● EXERCISE INSTRUCTIONS: Of the entries below, copy only those lines that contain the word "jump".

[Records contained in a dataset]
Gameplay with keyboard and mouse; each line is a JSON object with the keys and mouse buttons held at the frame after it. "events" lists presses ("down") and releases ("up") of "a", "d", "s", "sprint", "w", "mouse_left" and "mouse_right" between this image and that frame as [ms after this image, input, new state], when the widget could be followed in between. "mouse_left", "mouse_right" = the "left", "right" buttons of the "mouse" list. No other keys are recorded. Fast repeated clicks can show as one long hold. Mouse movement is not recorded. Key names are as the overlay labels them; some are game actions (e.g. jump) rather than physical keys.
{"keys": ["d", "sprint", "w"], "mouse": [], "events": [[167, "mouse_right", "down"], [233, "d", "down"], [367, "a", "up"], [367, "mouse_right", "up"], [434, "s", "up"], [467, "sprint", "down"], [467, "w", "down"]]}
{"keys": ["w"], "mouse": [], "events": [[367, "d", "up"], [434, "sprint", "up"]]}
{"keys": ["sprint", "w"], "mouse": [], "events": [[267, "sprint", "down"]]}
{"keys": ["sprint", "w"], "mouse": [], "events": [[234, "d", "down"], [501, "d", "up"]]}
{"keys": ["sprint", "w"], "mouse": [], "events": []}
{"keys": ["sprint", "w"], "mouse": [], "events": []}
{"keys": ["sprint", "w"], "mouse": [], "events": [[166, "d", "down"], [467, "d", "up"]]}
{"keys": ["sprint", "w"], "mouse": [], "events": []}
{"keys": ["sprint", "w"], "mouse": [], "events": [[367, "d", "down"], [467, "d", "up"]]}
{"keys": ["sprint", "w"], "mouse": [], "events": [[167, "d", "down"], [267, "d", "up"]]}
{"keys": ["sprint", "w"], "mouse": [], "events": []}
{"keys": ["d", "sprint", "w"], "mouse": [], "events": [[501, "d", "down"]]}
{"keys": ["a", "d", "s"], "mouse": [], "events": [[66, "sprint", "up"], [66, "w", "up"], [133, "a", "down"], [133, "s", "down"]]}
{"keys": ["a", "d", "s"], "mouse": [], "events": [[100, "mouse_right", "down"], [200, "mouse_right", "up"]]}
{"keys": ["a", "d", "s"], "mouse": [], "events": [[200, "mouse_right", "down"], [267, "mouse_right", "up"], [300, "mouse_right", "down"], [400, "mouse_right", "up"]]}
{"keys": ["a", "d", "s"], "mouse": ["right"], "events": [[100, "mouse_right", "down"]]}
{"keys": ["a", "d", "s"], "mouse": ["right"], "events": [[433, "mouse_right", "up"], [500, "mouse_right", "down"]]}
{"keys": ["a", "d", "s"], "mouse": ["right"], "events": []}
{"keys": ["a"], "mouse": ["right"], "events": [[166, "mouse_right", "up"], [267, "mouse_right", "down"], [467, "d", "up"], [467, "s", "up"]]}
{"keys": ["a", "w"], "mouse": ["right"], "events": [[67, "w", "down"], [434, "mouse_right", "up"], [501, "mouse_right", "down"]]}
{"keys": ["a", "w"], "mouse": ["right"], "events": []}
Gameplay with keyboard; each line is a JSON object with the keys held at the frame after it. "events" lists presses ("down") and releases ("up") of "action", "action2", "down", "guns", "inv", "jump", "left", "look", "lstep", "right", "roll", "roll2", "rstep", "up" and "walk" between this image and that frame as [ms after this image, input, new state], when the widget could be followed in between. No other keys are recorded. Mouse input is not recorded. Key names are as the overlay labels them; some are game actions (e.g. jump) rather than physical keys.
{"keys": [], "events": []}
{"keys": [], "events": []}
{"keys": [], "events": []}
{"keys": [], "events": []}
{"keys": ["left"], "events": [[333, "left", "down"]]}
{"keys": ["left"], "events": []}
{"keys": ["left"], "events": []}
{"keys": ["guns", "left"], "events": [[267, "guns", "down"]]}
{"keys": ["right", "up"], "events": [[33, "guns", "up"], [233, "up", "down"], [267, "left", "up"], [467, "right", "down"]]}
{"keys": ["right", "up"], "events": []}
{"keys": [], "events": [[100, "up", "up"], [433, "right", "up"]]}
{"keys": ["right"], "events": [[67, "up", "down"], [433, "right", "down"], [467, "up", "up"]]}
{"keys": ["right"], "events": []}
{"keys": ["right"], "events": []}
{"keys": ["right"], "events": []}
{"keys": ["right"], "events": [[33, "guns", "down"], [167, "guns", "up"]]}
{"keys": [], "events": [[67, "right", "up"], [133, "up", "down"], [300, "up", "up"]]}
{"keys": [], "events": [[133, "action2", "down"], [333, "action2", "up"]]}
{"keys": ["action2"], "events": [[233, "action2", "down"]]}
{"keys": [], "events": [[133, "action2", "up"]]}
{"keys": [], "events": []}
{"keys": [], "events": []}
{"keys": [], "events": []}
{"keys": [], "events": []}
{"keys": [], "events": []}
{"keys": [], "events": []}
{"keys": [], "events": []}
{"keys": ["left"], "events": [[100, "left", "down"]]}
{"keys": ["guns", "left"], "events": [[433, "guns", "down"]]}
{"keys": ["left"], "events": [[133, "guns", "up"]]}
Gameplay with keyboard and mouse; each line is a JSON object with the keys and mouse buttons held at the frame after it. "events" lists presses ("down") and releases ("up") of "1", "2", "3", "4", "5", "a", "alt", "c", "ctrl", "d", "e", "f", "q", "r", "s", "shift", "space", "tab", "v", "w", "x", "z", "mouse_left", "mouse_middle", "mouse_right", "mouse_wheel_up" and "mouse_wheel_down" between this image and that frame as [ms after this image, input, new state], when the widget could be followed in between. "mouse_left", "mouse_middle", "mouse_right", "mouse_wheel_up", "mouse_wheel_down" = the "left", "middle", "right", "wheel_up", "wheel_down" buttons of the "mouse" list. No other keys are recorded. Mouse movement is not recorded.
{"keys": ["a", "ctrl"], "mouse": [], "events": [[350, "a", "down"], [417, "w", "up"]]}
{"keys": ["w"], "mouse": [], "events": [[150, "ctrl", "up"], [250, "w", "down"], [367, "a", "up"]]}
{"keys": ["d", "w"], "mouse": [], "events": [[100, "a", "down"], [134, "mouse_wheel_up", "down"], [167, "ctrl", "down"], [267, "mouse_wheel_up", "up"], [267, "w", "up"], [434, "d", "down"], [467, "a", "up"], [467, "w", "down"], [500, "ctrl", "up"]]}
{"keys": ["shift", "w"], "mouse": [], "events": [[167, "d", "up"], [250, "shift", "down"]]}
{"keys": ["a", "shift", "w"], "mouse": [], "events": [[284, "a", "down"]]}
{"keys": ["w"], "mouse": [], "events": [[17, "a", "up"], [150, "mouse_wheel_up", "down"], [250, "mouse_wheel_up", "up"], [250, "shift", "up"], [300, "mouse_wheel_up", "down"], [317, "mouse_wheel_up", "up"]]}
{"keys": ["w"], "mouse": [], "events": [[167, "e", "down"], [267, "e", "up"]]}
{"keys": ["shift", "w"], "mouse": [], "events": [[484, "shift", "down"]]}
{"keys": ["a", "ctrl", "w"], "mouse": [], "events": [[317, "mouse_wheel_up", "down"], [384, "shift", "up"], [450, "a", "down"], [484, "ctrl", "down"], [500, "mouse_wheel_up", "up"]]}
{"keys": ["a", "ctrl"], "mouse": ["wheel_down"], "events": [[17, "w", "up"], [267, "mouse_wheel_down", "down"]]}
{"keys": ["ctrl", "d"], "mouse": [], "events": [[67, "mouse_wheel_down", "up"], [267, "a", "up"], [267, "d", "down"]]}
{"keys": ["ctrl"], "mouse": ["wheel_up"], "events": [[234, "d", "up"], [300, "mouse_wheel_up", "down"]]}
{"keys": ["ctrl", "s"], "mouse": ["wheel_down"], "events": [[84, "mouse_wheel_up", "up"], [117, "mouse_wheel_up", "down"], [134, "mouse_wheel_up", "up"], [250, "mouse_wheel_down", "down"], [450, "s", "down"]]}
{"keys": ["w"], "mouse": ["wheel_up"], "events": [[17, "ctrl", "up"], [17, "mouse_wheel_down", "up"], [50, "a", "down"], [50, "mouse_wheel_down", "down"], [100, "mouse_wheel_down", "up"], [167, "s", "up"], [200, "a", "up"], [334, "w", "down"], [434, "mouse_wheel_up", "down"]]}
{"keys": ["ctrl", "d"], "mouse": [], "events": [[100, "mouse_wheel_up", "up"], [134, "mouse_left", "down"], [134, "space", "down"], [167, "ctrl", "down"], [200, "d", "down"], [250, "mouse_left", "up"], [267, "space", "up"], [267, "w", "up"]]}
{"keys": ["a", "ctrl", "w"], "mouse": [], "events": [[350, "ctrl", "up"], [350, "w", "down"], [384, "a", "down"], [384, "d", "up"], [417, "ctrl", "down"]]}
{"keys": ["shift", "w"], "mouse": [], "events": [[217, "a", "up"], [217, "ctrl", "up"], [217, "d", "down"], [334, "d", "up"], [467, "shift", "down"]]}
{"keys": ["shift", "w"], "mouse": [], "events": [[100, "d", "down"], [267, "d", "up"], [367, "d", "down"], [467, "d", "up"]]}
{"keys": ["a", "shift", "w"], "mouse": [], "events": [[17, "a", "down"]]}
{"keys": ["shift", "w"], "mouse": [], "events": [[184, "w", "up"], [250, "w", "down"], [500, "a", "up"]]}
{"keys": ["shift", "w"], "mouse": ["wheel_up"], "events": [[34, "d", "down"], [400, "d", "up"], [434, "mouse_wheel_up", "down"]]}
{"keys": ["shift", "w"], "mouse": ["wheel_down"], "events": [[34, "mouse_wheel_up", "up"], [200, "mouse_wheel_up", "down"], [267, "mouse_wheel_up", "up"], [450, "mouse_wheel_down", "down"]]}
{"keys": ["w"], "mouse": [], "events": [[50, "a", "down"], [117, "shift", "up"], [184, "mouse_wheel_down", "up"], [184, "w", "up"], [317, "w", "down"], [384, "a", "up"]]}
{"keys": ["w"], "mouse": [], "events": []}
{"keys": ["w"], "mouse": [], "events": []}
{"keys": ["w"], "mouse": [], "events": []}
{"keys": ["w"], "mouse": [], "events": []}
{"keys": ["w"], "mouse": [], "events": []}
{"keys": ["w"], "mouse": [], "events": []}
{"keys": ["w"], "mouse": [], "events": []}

● SOLUTION TO THIS EXERCISE:
Gameplay with keyboard and mouse; each line is a JSON object with the keys and mouse buttons held at the frame after it. "events" lists presses ("down") and releases ("up") of "a", "d", "s", "sprint", "w", "mouse_left" and "mouse_right" between this image and that frame as [ms after this image, input, new state], when the widget could be followed in between. "mouse_left", "mouse_right" = the "left", "right" buttons of the "mouse" list. No other keys are recorded. Fast repeated clicks can show as one long hold. Mouse movement is not recorded. Key names are as the overlay labels them; some are game actions (e.g. jump) rather than physical keys.
Gameplay with keyboard; each line is a JSON object with the keys held at the frame after it. "events" lists presses ("down") and releases ("up") of "action", "action2", "down", "guns", "inv", "jump", "left", "look", "lstep", "right", "roll", "roll2", "rstep", "up" and "walk" between this image and that frame as [ms after this image, input, new state], when the widget could be followed in between. No other keys are recorded. Mouse input is not recorded. Key names are as the overlay labels them; some are game actions (e.g. jump) rather than physical keys.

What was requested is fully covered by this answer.